For this reason we are embarking on two separate but related studies. The first is aimed at collecting information from teachers of the blind/visually impaired about their training and experiences with vision loss. Secondly, we are launching a separate survey that is aimed at parents who have children in K-12 education. What follows is more information on how teachers and parents can help. Your assistance in spreading the word about these studies is very much appreciated. Parents and teachers can help us evaluate the services and educational experiences of blind and/or visually impaired youth in grades K-12. By filling out a quick survey, you can help us examine and better understand the educational experiences of blind and/or visually impaired youth. Your feedback will improve future policies and practices that will be used to prepare soon-to-be teachers. Participation in this study allows us to gain a much richer and more robust understanding of factors that impact service options and academic performance of blind and/or visually impaired youth.
If you are a teacher, you must meet the following criteria: a) Currently be a certified teacher of visual impairment TVI/TBS; b) Have a case load of one or more students with low vision or blindness as his or her primary diagnosed disability on his/her Individualized Education Plan (IEP). Teachers may access the survey at <https://www.surveymonkey.com/s/pdribt>.
For a parent or guardian to participate in this study, your child must meet the following criteria: a) Be between the ages of five and twenty-two and be enrolled in a school in the United States in grades K-12; b) Visual impairment must be listed as his or her primary diagnosed disability on his or her IEP; c) English is his or her primary spoken language.
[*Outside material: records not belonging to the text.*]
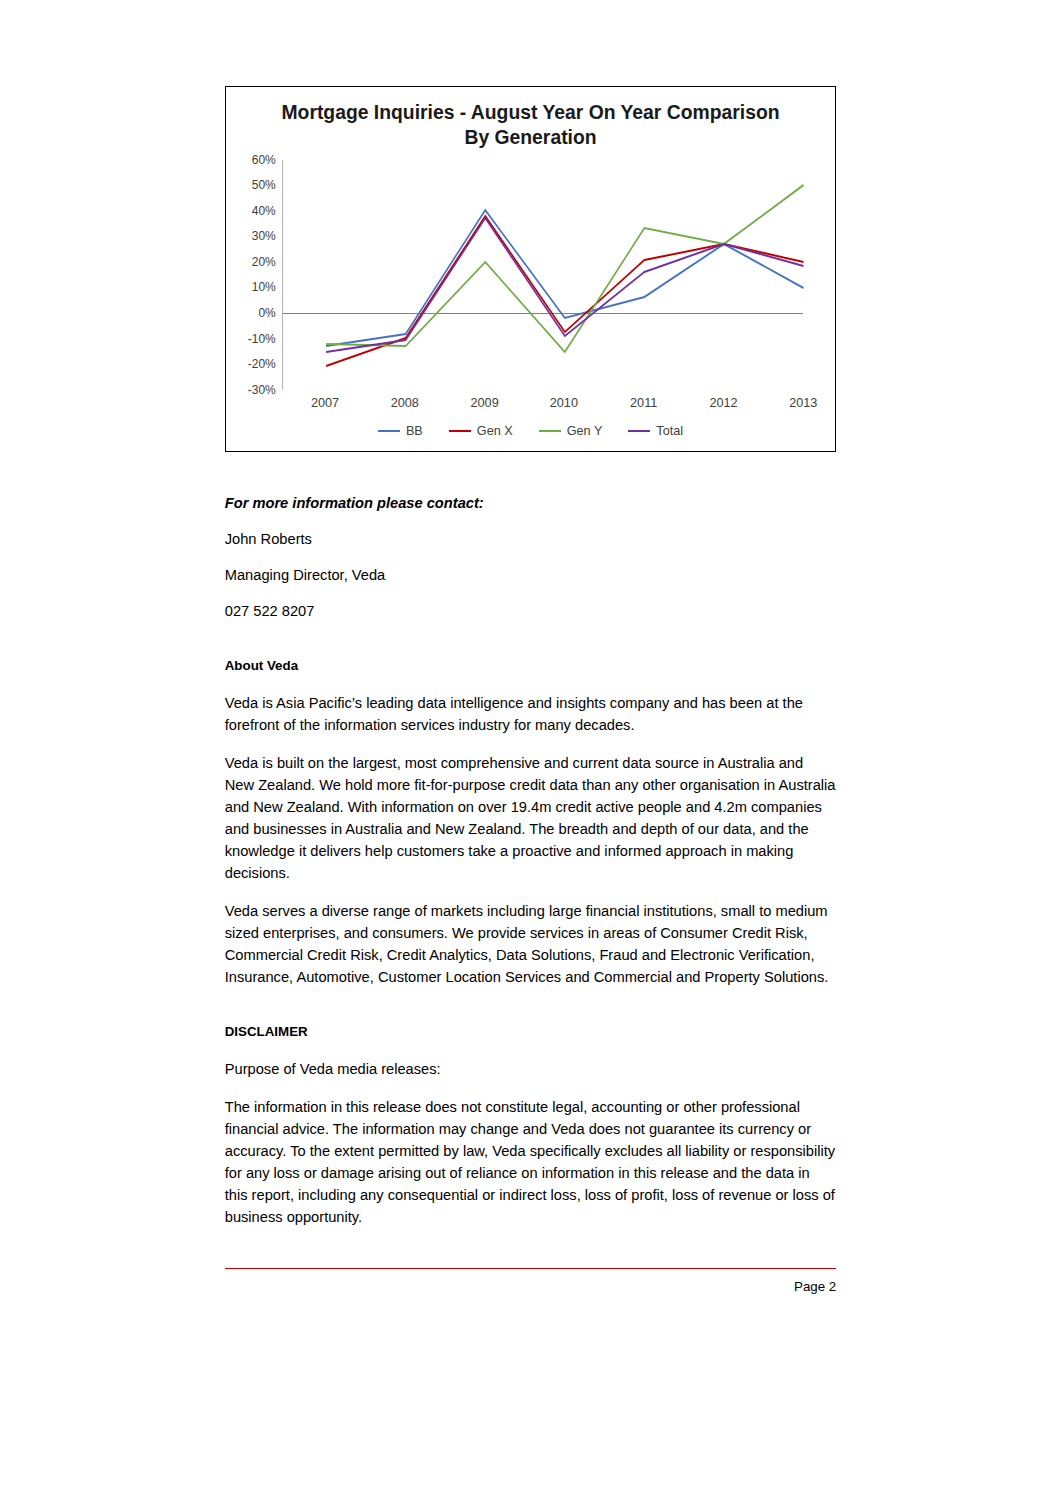Mortgage Inquiries - August Year On Year Comparison
By Generation
60% 50% 40% 30% 20% 10% 0% -10% -20% -30%
2007 2008 2009 2010 2011 2012 2013
BB
Gen X
Gen Y
Total
For more information please contact:
John Roberts
Managing Director, Veda
027 522 8207
About Veda
Veda is Asia Pacific’s leading data intelligence and insights company and has been at the forefront of the information services industry for many decades.
Veda is built on the largest, most comprehensive and current data source in Australia and New Zealand. We hold more fit-for-purpose credit data than any other organisation in Australia and New Zealand. With information on over 19.4m credit active people and 4.2m companies and businesses in Australia and New Zealand. The breadth and depth of our data, and the knowledge it delivers help customers take a proactive and informed approach in making decisions.
Veda serves a diverse range of markets including large financial institutions, small to medium sized enterprises, and consumers. We provide services in areas of Consumer Credit Risk, Commercial Credit Risk, Credit Analytics, Data Solutions, Fraud and Electronic Verification, Insurance, Automotive, Customer Location Services and Commercial and Property Solutions.
DISCLAIMER
Purpose of Veda media releases:
The information in this release does not constitute legal, accounting or other professional financial advice. The information may change and Veda does not guarantee its currency or accuracy. To the extent permitted by law, Veda specifically excludes all liability or responsibility for any loss or damage arising out of reliance on information in this release and the data in this report, including any consequential or indirect loss, loss of profit, loss of revenue or loss of business opportunity.
Page 2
Parents may access the survey at <https://www.surveymonkey.com/s/pdribp>.
Your participation is greatly appreciated. If you have questions about either study or want to know about ways in which you can help, you can contact the principal researchers for this study. Edward Bell, PhD, is the principal investigator and can be reached by phone at (318) 257-4554 or by email at <email@example.com>. Casey Robertson, research associate, is the lead person for questions about teachers or parents, and she can be contacted by email at <firstname.lastname@example.org>. We at the Professional Development and Research Institute on Blindness thank you for your attention and assistance in this important research.
Updated Braille Contractions:
The American Action Fund for Blind Children and Adults has produced an updated version of the Handbook of Braille Contractions. The update does not contain the UEB changes. These changes will be available in the next update. The handbook is available from the NFB Independence Market in a Twin Vision format and in Braille. The cost is five dollars with a $4.75 handling fee on all orders up to fifty dollars.
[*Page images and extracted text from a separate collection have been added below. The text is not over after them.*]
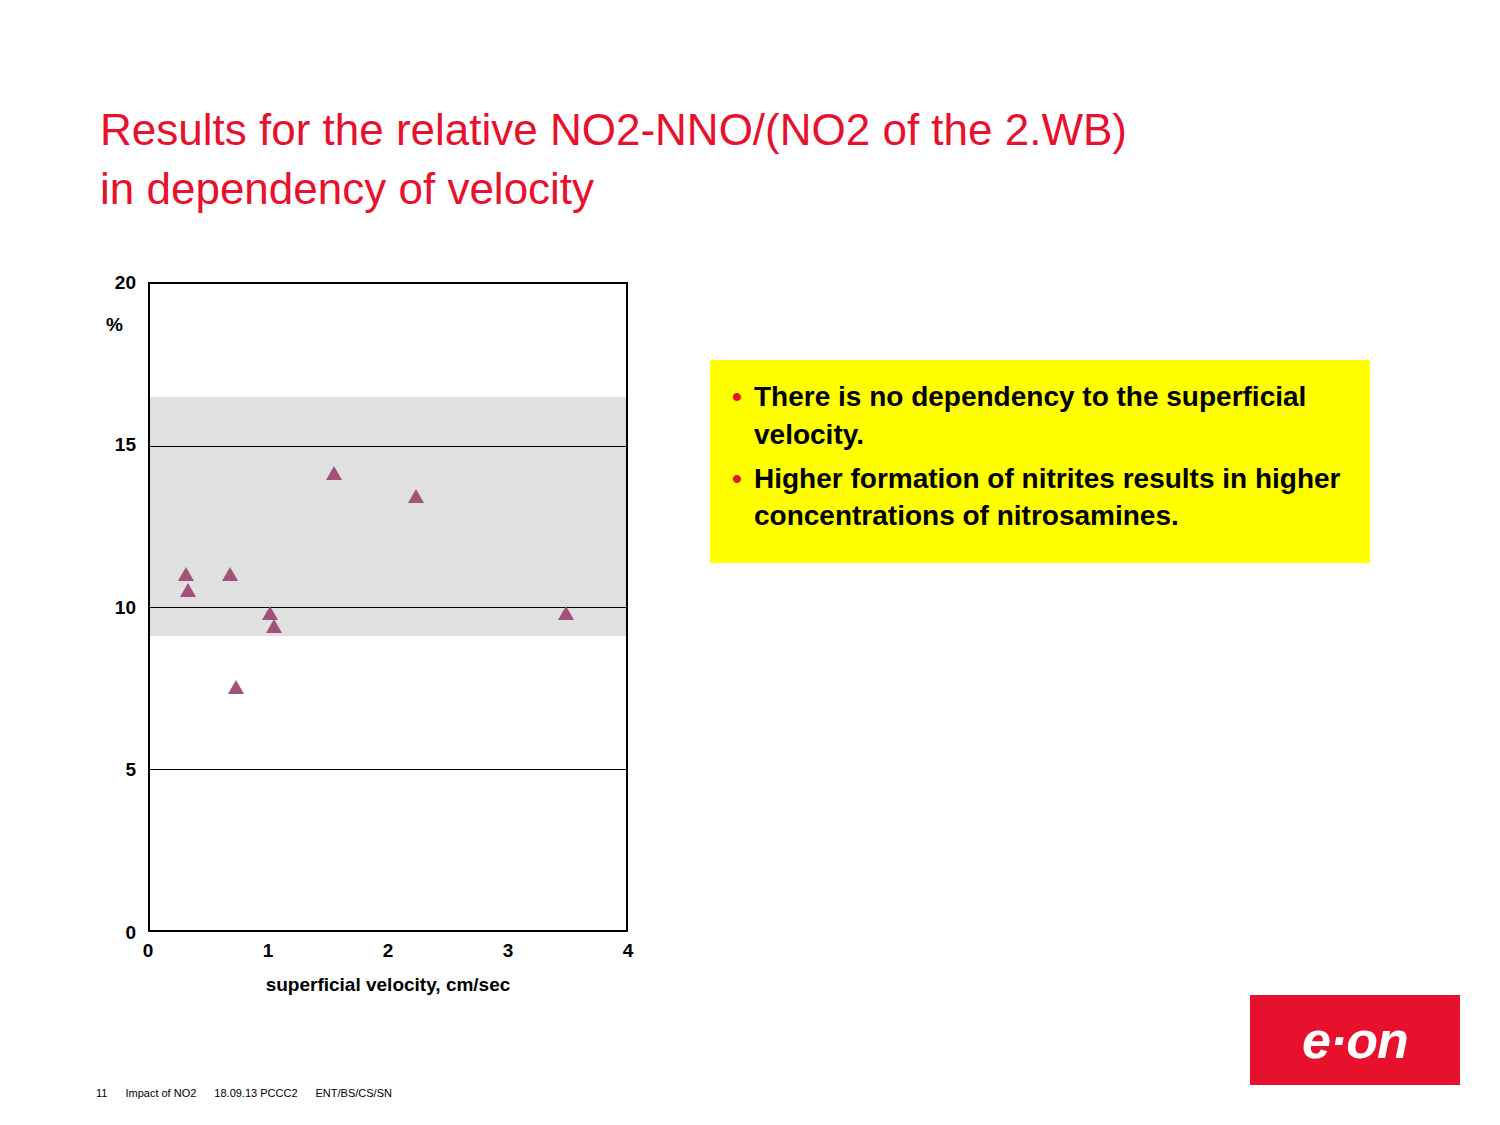Results for the relative NO2-NNO/(NO2 of the 2.WB)
in dependency of velocity
%
20
15
10
5
0
0
1
2
3
4
superficial velocity, cm/sec
There is no dependency to the superficial velocity.
Higher formation of nitrites results in higher concentrations of nitrosamines.
11 Impact of NO218.09.13 PCCC2 ENT/BS/CS/SN
e·on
For the first time the Braille file can be downloaded from the Action Fund website at <www.actionfund.org>.
2014 Annual Bible Conference:
The National Church Conference of the Blind will hold its 2014 Annual Bible Conference August 2 through August 8, 2014. The 2014 conference will be held at The Grand Vista Hotel, 2790 Crossroads Boulevard at Horizon Drive, Grand Junction, Colorado 81506. For reservations call (800) 800-7796 or call the hotel directly at (970) 241-8411. The hotel room rate is $79 per night (tax exempt) with up to four people in a room. For answers to questions regarding the conference and information about registration, please contact Rheba Dunn, the NCCB membership secretary at (970) 895-2352. Visit the NCCB Website at <http://www.thenccb.com/>.
I pledge to participate actively in the efforts of the National Federation of the Blind to achieve equality, opportunity, and security for the blind; to support the policies and programs of the Federation; and to abide by its constitution.